The training is vitally important because too often school leaders shy away from dealing with abuse accusations. Sometimes, it’s because they believe the teacher couldn’t possibly be at fault. Sometimes, it’s because they fear the litigation that could come with charges of sexual abuse, either from the family of the child affected or the teacher facing the accusation.
But ignoring the problem doesn’t make it go away.
“They’ll say, ‘Well, there were rumors, but we thought it was just gossip,’” said the MIAA’s David Dowd of school administrators reluctant to address the problem. Or, he said, leaders will talk to the teacher, who denies the abuse, and the “investigation” ends there.
Of course, those cases still often end in lawsuits. And as Dowd points out, the students often feel more traumatized by the way administrators handled their complaint than the initial abuse.
That is what makes training sessions such as the one held last week so valuable; the vast majority of teachers and school officials want to help but simply don’t know how. Expanding training across all disciplines and school levels is a must.
But that is only half the equation. While Massachusetts has some of the toughest laws in the country regarding mandatory reporting of abuse, there are still significant gaps — to call them loopholes would be too generous — that must be closed in order to truly protect children and make sure abusers are removed from the school setting and brought to justice.
State Sen. Joan Lovely has filed legislation that would address many of these problems.
The Salem Democrat’s bill would expand the list of those required to report suspected abuse to include youth sports organizations, volunteer coaches, tutors and contractors, while making sure all involved get the type of training provided by MassKids and the MIAA last week.

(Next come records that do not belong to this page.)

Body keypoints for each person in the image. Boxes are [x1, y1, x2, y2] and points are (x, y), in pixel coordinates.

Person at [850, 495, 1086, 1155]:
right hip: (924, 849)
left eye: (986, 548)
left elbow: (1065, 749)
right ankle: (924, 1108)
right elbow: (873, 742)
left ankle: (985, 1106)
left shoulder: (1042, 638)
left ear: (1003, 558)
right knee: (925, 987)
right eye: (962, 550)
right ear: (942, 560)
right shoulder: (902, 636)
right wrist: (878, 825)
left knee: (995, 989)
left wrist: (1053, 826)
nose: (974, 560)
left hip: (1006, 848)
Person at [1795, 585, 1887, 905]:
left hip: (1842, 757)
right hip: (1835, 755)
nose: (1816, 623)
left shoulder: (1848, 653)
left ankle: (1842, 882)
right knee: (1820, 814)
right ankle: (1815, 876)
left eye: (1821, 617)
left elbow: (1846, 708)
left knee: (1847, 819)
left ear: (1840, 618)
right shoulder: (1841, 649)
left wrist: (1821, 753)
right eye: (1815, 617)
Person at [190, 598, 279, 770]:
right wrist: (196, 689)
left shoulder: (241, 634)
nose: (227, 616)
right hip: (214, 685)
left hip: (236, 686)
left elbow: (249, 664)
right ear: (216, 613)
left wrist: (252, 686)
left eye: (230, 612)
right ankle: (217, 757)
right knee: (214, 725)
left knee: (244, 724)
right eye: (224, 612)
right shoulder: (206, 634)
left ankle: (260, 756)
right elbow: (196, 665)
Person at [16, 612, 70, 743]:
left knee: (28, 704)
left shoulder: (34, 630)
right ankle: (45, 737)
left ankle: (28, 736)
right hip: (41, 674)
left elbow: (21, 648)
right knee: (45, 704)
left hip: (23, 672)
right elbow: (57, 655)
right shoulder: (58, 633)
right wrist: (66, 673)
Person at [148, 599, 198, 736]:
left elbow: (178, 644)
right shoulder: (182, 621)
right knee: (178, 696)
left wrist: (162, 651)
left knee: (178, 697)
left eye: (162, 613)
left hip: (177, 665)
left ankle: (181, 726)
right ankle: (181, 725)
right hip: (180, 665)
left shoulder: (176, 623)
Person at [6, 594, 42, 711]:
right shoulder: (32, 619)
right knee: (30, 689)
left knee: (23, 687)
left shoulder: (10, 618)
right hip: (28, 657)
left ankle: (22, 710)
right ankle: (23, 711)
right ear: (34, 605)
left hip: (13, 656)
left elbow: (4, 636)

It would also increase criminal penalties for accusers and raise the age of sexual consent for students from 16 to 19, and up to 22 for developmentally disabled students.
Significantly, schools would also be barred from using nondisclosure agreements that often allow abusive teachers and other employees to move from school district to school district without their offenses being known.
“They sign these agreements and then move them along to the next school system, and it repeats,” Lovely told Statehouse reporter Christian Wade last year. “We want to make sure that doesn’t happen.”
Making sure that doesn’t happen means better training for educators. But it also means laws that are in touch with the times. Massachusetts needs more of both.